Geraint had commented that no harm was done. The sheep had merely been grazing peacefully on the grass. There were no flowers yet for them to destroy. His gardener had given him a hard, tight-lipped, almost pitying look. And the reason was now obvious. As he had set out for church, Geraint had noticed a whole army of gardeners sheepishly scooping up sheep droppings from the sacred expanse of the Tegfan lawn. He grinned again, enjoying the pun.

But he sobered as he reached the village and could see ahead of him along the street several people entering the chapel. This was not going to be easy. He had never attended the chapel as a boy—he had been kicked out of it when he was still inside his mother’s womb. Sometimes, unknown to his mother, he had lurked outside it on Sunday mornings, usually to one side or at the back rather than on the street, listening to the singing, learning the hymns, hoping to attract Aled’s attention or Marged’s when the service was over. He should have hated the chapel, but he had always perversely longed to be a part of it.

He had never attended a service there. And now he felt even more self-conscious than he had expected to feel. His grandfather had always attended the church when he was at Tegfan. It would be assumed that he would do likewise. He would not be welcome here. He had not felt particularly welcome in any of the homes he had visited in the past week. Even Aled had told him it would have been better if he had not come. And now he knew at least some of the reasons for the hostility he had felt everywhere beneath the surface courtesy he had been accorded by everyone— everyone except Marged.

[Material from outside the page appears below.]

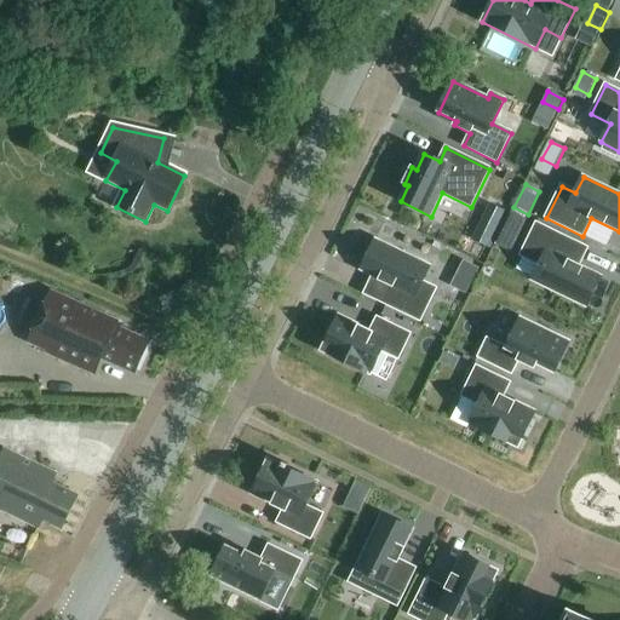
[(520,230),(524,219),(511,213),(506,224),(520,230)]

He had a great deal of work ahead of him.

The chapel seemed alarmingly full to him when he stepped into the doorway between it and the porch. He was unaccustomed to seeing churches with apparently no empty pews. But this seemed to be one. There was nowhere to sit. And yet it was too late to retreat. A few heads had turned to see who the newcomer in the doorway was, and without looking directly at anyone, he was aware of eyes widening and eyebrows rising and elbows digging at neighbors. During the few seconds he stood there hesitating, he guessed that at least half the congregation became aware of him. The buzzing of muted chatter diminished significantly.